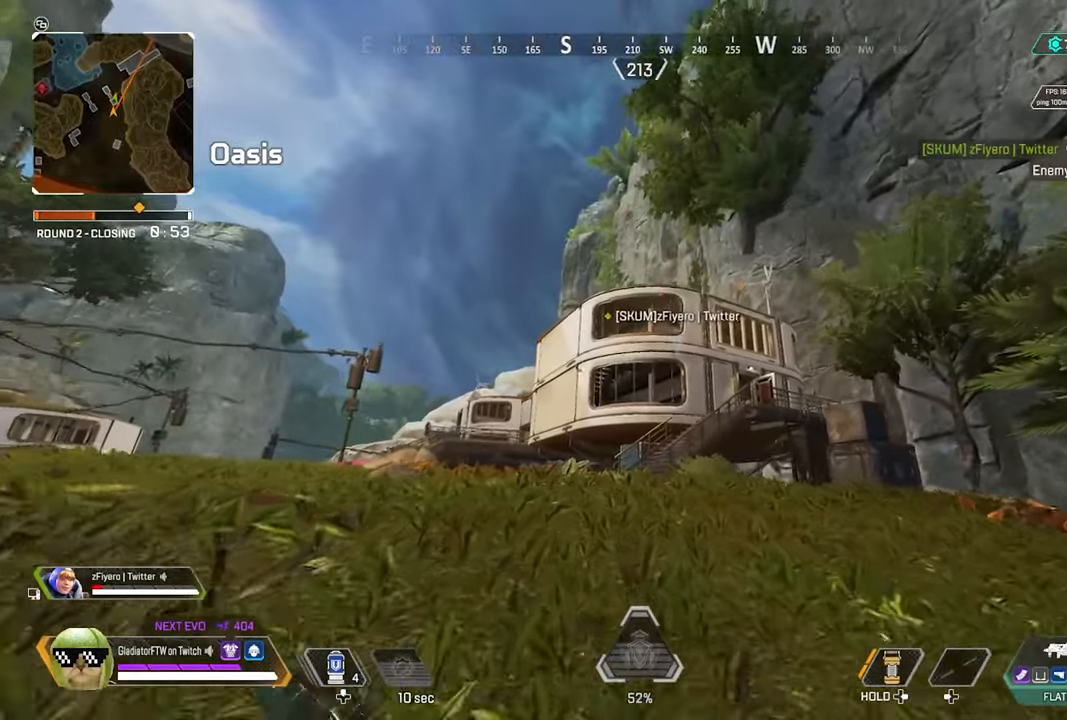
{"buttons": [], "left_stick": "up", "right_stick": "center", "events": []}
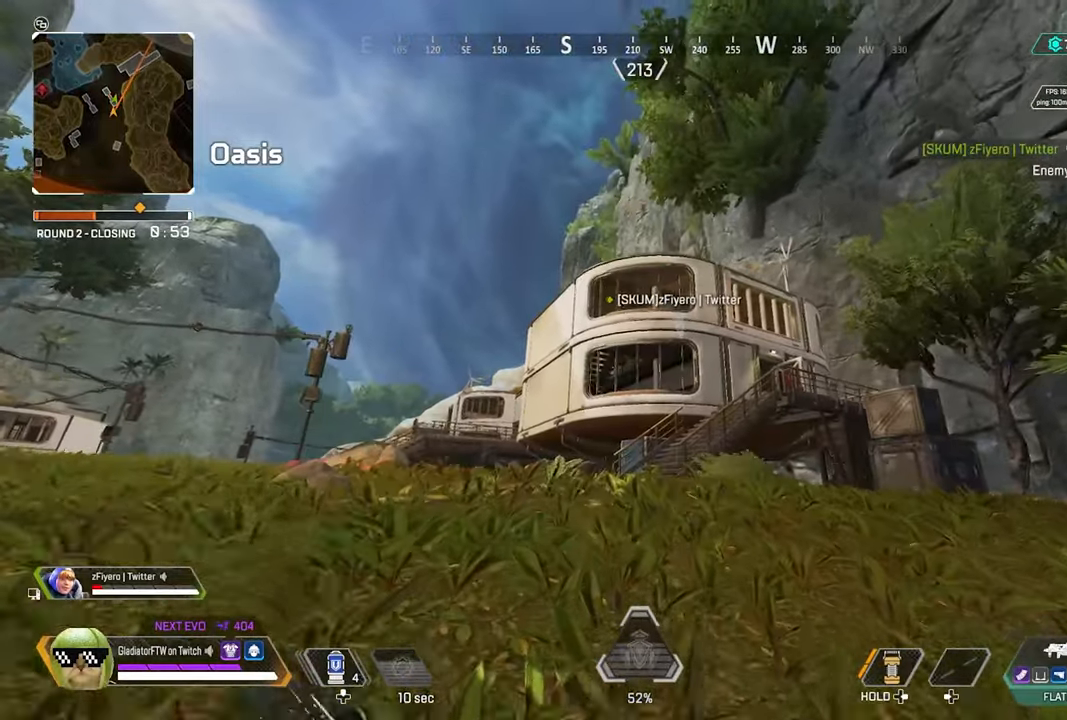
{"buttons": [], "left_stick": "up", "right_stick": "center", "events": []}
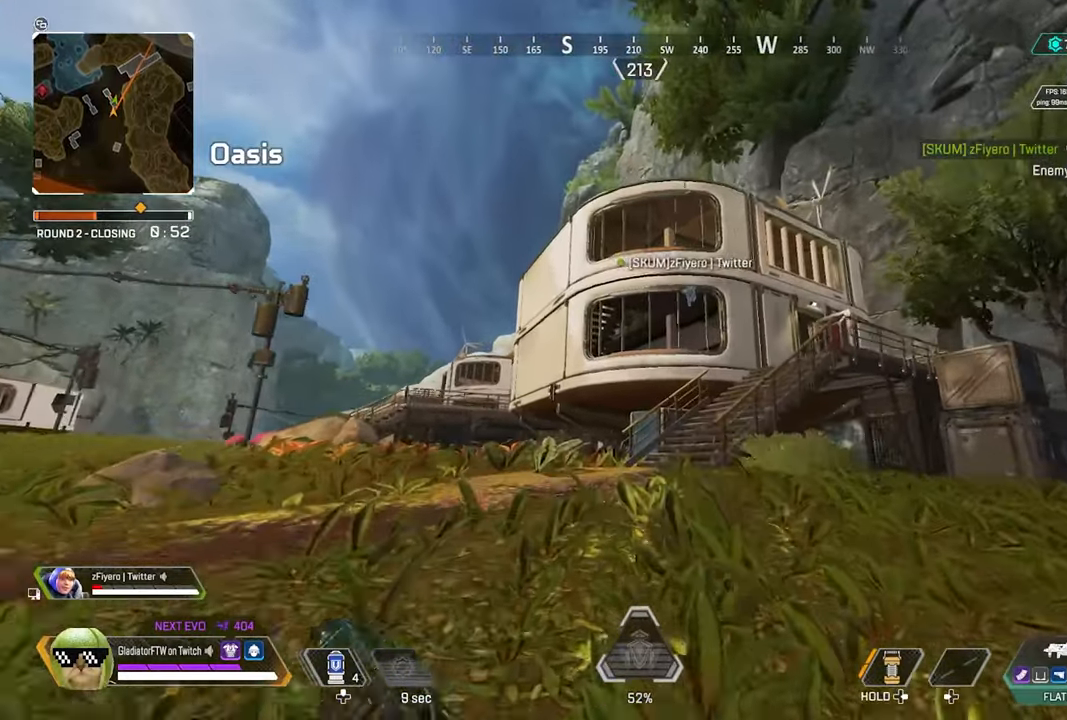
{"buttons": ["L3"], "left_stick": "up", "right_stick": "center", "events": [[450, "L3", "down"]]}
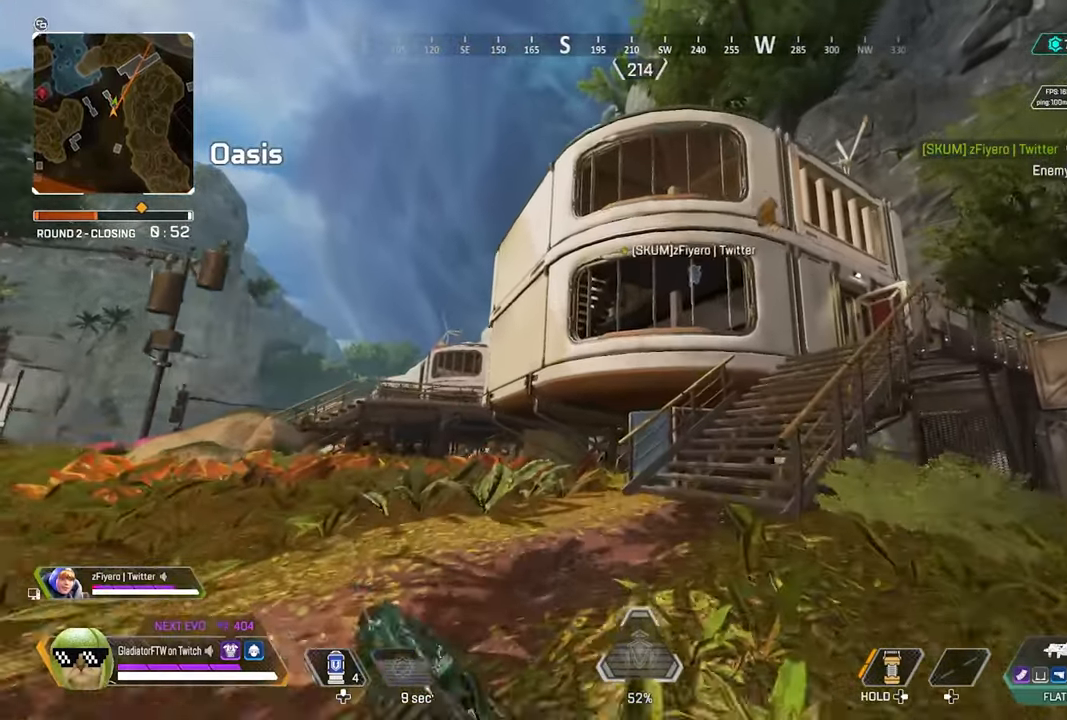
{"buttons": [], "left_stick": "up", "right_stick": "center", "events": [[84, "L3", "up"], [167, "right_stick", "right"], [317, "right_stick", "center"]]}
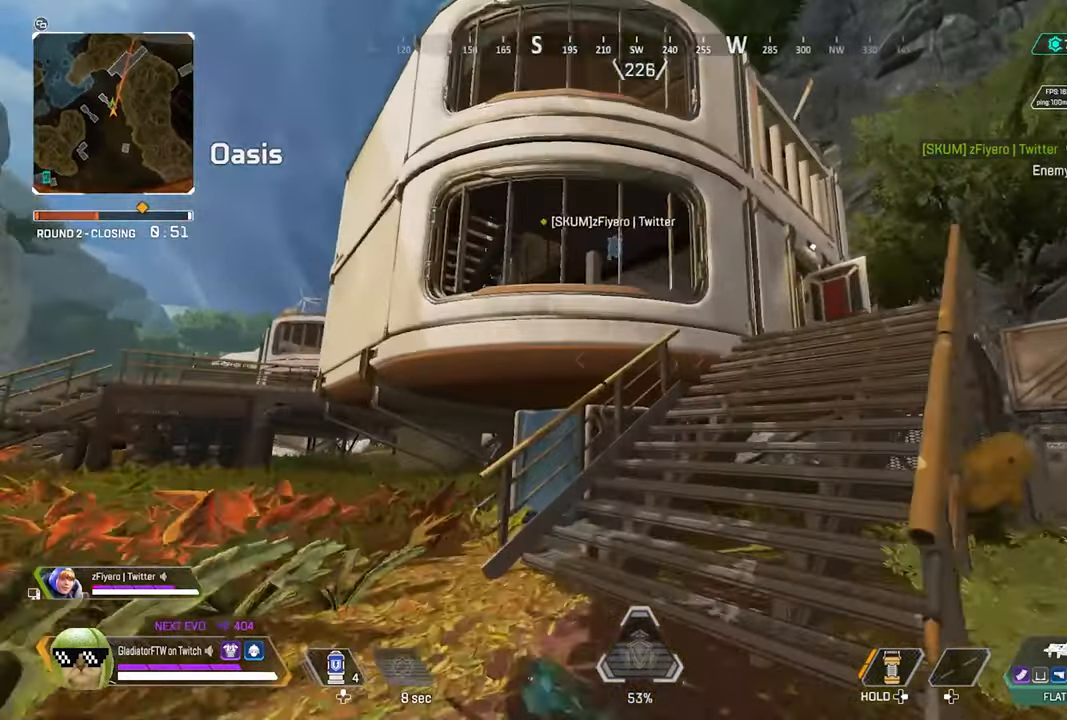
{"buttons": [], "left_stick": "up", "right_stick": "center", "events": [[17, "right_stick", "right"], [334, "L3", "down"], [400, "right_stick", "center"], [467, "L3", "up"]]}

* * * *

Prompt
Retype the records verbatim, but not their images.

Solved exercise
{"buttons": [], "left_stick": "up", "right_stick": "center", "events": []}
{"buttons": [], "left_stick": "up", "right_stick": "center", "events": []}
{"buttons": ["L3"], "left_stick": "up", "right_stick": "center", "events": [[450, "L3", "down"]]}
{"buttons": [], "left_stick": "up", "right_stick": "center", "events": [[84, "L3", "up"], [167, "right_stick", "right"], [317, "right_stick", "center"]]}
{"buttons": [], "left_stick": "up", "right_stick": "center", "events": [[17, "right_stick", "right"], [334, "L3", "down"], [400, "right_stick", "center"], [467, "L3", "up"]]}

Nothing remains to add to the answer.